Para Herman Melville, Moby Dick era mucho más que todo. Era la aventura, la vida, la muerte, la literatura, las pasiones, el amor y el odio, algo de venganza, un sentido de vida, su primer pensamiento al levantarse en las madrugadas, y el último antes de dormirse. A bordo de un ballenero, supo y leyó que en 1820, un barco, el Essex, había sido destrozado por una ballena en los mares del Pacífico frente a las costas de Chile, y que apenas habían sobrevivido ocho de sus 21 tripulantes. Él mismo, Melville, se había echado a los mares a los 18 años, luego de la muerte de su padre. Viajó en distintas embarcaciones, volvió a tierra firme y en 1841 se subió al Acushnet. En la isla de Nuku Hiva de las Islas Marquesas, Mares del sur, se bajó con un compañero a dar una vuelta para conocer y saber, pero fue puesto preso por una tribu caníbal.
Escuchó las acusaciones. Vio y sintió la furia de los aborígenes. Se opuso a sus decisiones. Fue insultado, golpeado y herido. Un mes después, los taipi lo vendieron a la tribulación del Lucy Ann. Allí fue condenado a prisión por haber hecho parte de un motín. Lo dejaron en las Islas de la Sociedad, hasta que otro barco lo subió a bordo y regresó a Boston. Allí conversó sobre sus viajes, escribió, y en el 46 publicó su primera novela, “Taipi”, en la que mezcló la historia con sus datos, la ficción con la supuesta realidad, contada por decenas de cientos de hombres como él, y tres años después se volvió Ismael, uno de los personajes de Moby Dick, y como Ismael, persiguió a la ballena blanca y acompañó al capitán Ahab en su búsqueda de venganza por haberle arrancado una pierna. Lo definió como “un hombre raro, raro, raro”.

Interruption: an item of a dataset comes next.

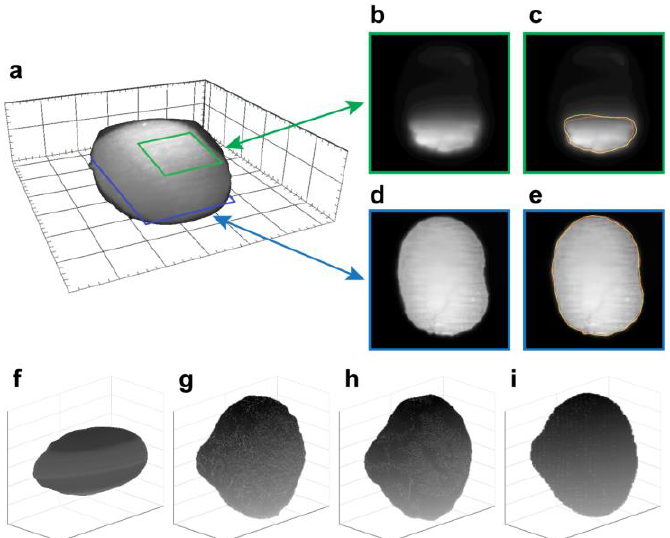
Figure 3. Segmentations and 3D surfaces. ( a ) apical (green) and equatorial (blue) planes of Multicellular Aggregate 1 (MA1); ( b , d ) original images coming from different z -planes of MA1. The blurriness of out-of-focus regions is strongly evident in ( b ), the image coming from the apical plane represented in green in ( a ); ( c , e ) contours of MA1 (reported in yellow and red), created by the same operator in different times. Very slight variations are visible between the yellow and red contours reported in ( e ), the image coming from the equatorial plane represented in blue in ( a ); ( f – h ) 3D surface of MA3, reconstructed by ReViSP , ReViMS , MITK , and OpenSegSPIM , respectively.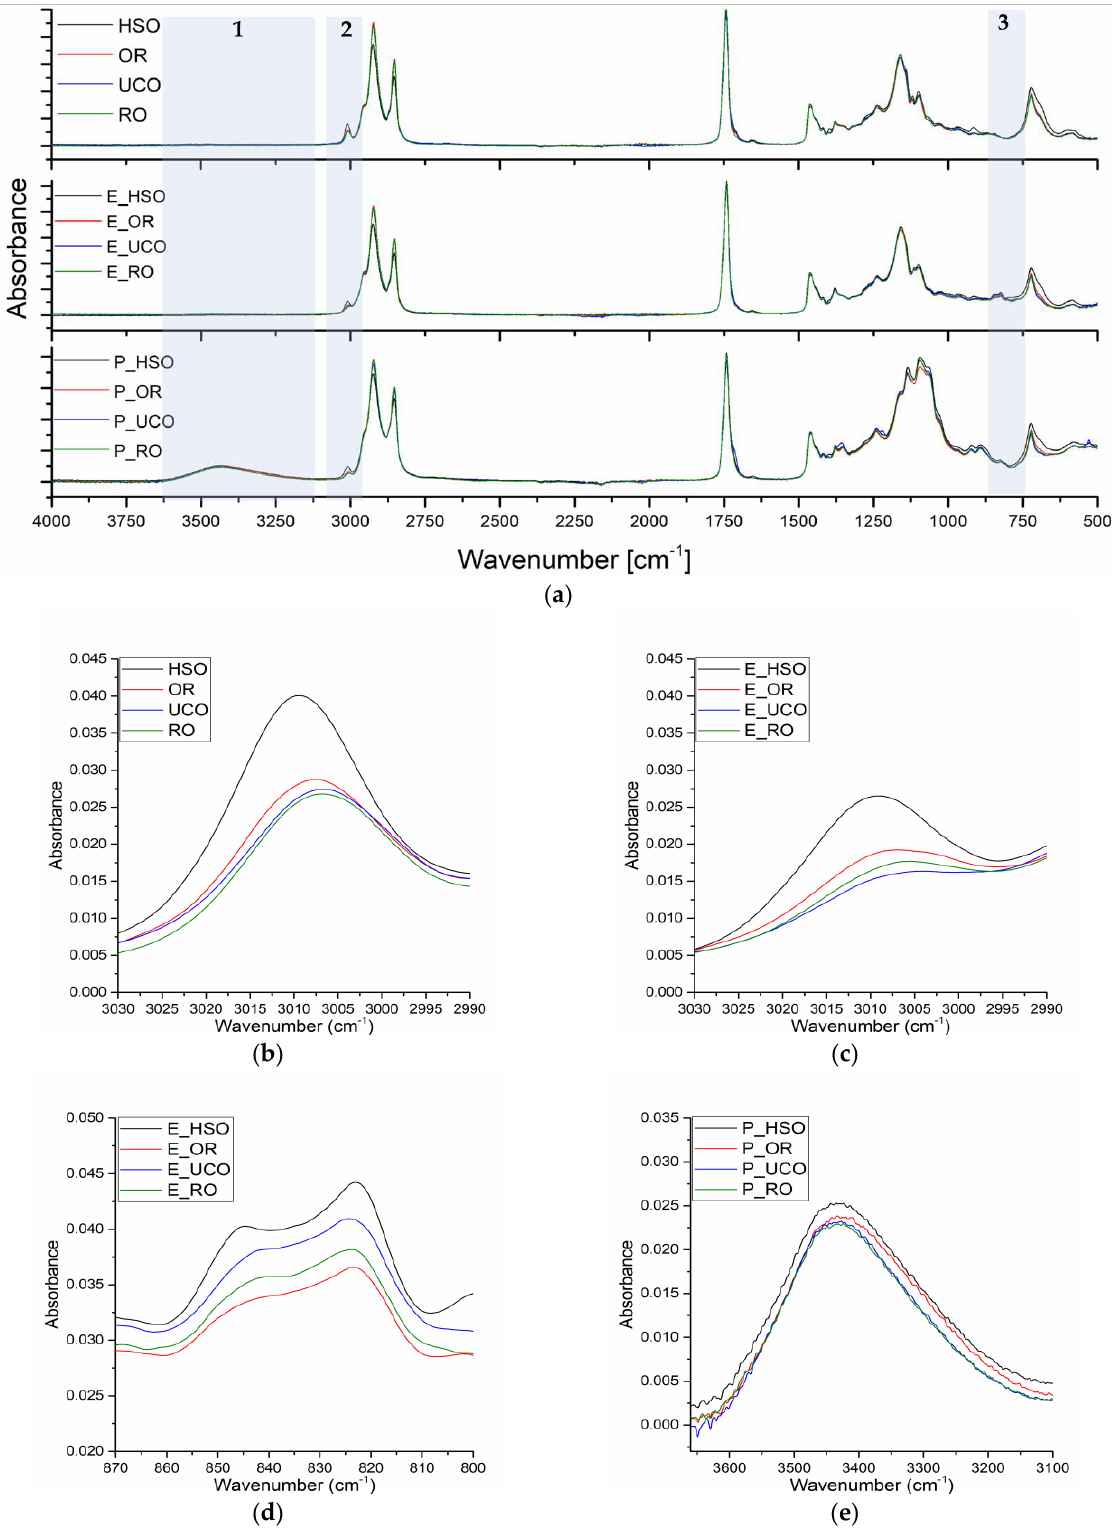
Figure 5. FTIR spectra: ( a ) overall spectra of oils, epoxidized oils and bio-polyols, ( b ) stretching vibrations of the cis-double bond (=C – H) of oils, ( c ) stretching vibrations of the cis-double bond (=C – H) of epoxidized oils, ( d ) oxirane ring vibrations, ( e ) hydroxyl group vibrations.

“Taipi” fue comentada, alabada y multiplicada, y Melville decidió seguir escribiendo. Creó “Omoo” y “Mardi”, pero la crítica comenzó a ignorarlo. En 1850 le comentó a un amigo que estaba trabajando en una gran obra, y la tituló “La ballena”. Después le cambió el título, en parte, porque casi nadie hablaba de su novela, en parte porque ya Moby Dick hacía parte de su vida y era más que su todo. Cuando Melville murió, en Nueva York, el 28 de septiembre de 1891, su gran ballena blanca y el capitán Ahab, Ismael y Queequeg, un caníbal, príncipe de una isla perdida del Pacífico, creyente de un dios al que llamaba Yojo, y cada tuerca y cada lámina y cada tablón del ballenero Pequod estaban sepultados. Incluso, en algunos de sus obituarios, los autores escribieron que Herman Melvill era el autor de Mobie Dik.
Era un libro “imposible”, dijeron algunos de los críticos. El resto se dejó llevar por el primer comentario, igual que los libreros de entonces y los que aparecieron después, hasta que hacia 1930, algún perdido modernista lo rescató y habló de vanguardias y de sentido filosófico y contagió a otros modernistas. Moby Dick resucitó 39 años después de la muerte de su autor y logró que la gente volviera a hablar de Melville, que lo despreciara por sus excesos y que lo ovacionara por sus libros, e hizo que volvieran del ostracismo obras como “Bartleby el escribiente”, “Benito Cereno” y “El embaucador”.